Правда, Бема неотлучно находилась при Теофее и к тому же была весьма опытна в руководстве женщинами, поэтому участие ее в этой интриге представляло собою большую опасность, нежели пылкий темперамент Теофеи, на который главным образом полагался силяхтар. Однако к тому дню, когда силяхтара повергла в глубокую тревогу немилость, постигшая агу янычар, Беме, невзирая на всю ее ловкость, не удалось достичь больших успехов в затеянной интриге. Грозившая силяхтару опасность не могла приглушить его страсть, и он тем более торопил Бему, что в минуты первоначальной оторопи ему пришла в голову мысль — не искать ли спасения у христиан, и он подумывал скрыться у них, захватив что удастся из имущества; он готов был даже пожертвовать всем состоянием, если бы Теофея сопутствовала ему в бегстве. Тем временем коварная Бема, не решаясь обещать столь скорый успех, отважилась предложить ему убежище под одним кровом с его возлюбленной. Распорядок у нас в доме соответствовал нашим обычаям, а именно женщины размещались не обособленно, как у турок, а жили в разных комнатах, по указанию моего дворецкого. Бема помещалась рядом с Теофеей. Здесь-то она и предложила силяхтару приютить его. Она его уверяла, что тут он будет в полной безопасности хотя бы уже потому, что мне неизвестно об услуге, которую ему оказывают в моем доме, а следовательно, нет опасений, что я отдам предпочтение политике перед дружбой; с другой стороны, мне, несомненно, будет очень приятно, когда, по миновании опасности, выяснится, что я оказал помощь своему другу. Гораздо менее удивительно, что такой план мог прийти в голову женщине, изощренной во всякого рода интригах, чем то, что его одобрил человек столь высокого ранга, как силяхтар. Когда я узнал все обстоятельства этой истории, она показалась мне до того необыкновенной, что я почел бы ее образчиком самого диковинного любовного безрассудства, если бы тут не играла роль также и тревога силяхтара за свою жизнь.

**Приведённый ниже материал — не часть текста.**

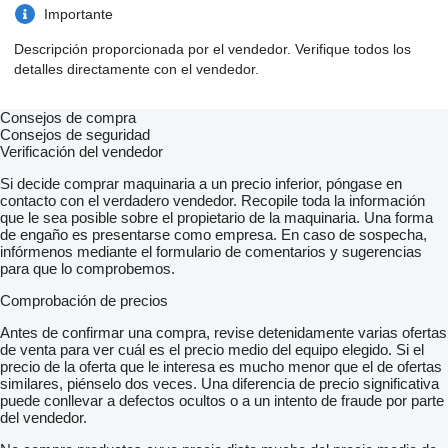
Importante
Descripción proporcionada por el vendedor. Verifique todos los
detalles directamente con el vendedor.
Consejos de compra
Consejos de seguridad
Verificación del vendedor
Si decide comprar maquinaria a un precio inferior, póngase en
contacto con el verdadero vendedor. Recopile toda la información
que le sea posible sobre el propietario de la maquinaria. Una forma
de engaño es presentarse como empresa. En caso de sospecha,
infórmenos mediante el formulario de comentarios y sugerencias
para que lo comprobemos.
Comprobación de precios
Antes de confirmar una compra, revise detenidamente varias ofertas
de venta para ver cuál es el precio medio del equipo elegido. Si el
precio de la oferta que le interesa es mucho menor que el de ofertas
similares, piénselo dos veces. Una diferencia de precio significativa
puede conllevar a defectos ocultos o a un intento de fraude por parte
del vendedor.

Но должен добавить, что при любой невзгоде турки прежде всего поступаются гордостью. Все их величие зависит от властелина, рабами коего они себя считают, поэтому при первой же немилости у них не остается и следа собственного достоинства; когда же гордость их основывается на личных заслугах, то в большинстве случаев оказывается, что оснований для нее совсем немного. Однако мне были известны многие достоинства силяхтара, и у меня имелись основания считать его опасным соперником в любви, особенно в отношении женщины, воспитанной в одной с ним стране и, следовательно, не считающей оскорбительным то, что нас отталкивает в турке.

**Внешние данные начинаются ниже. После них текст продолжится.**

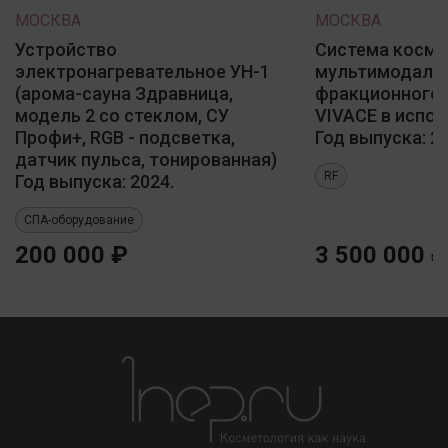
МОСКВА
МОСКВА
Устройство
Система косме
электронагревательное УН-1
мультимодаль
(арома-сауна Здравница,
фракционного 
модель 2 со стеклом, СУ
VIVACE в испол
Профи+, RGB - подсветка,
Год выпуска: 20
датчик пульса, тонированная)
RF
Год выпуска: 2024.
СПА-оборудование
200 000 ₽
3 500 000 ₽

Я не сказал Теофее, почему я вернулся из Константинополя. Наоборот, чувствуя себя свободнее, ибо сердце мое избавилось от удручавшего его гнета, я с удовольствием беседовал с нею, а она заметила во мне перемену и даже спросила, почему я такой оживленный. Я воспользовался этим, чтобы весело повторить то, что утром сказал уныло и печально. Мне было ясно, что она царит в моем сердце, но я все еще колебался, дать ли волю своим чувствам; теперь, когда я избавился от мучительных тревог, я рассуждал свободно, и у меня хватило сил сдержать порыв и не заговорить о своей любви. Ныне, размышляя о минувшем, я, пожалуй, лучше разбираюсь в своих тогдашних помыслах, и мне кажется, что сокровенным моим желанием было встретить со стороны Теофеи хоть чуточку ответного чувства или хотя бы его видимость; ведь я все еще льстил себя мыслью, что я ей ближе, чем кто-либо другой. Но присущее мне понятие чести, равно как и данные мною обещания, мешали мне завоевать ее сердце с помощью соблазнов. Я хотел только одного, мечтал только об одном — чтобы она разделила мои желания.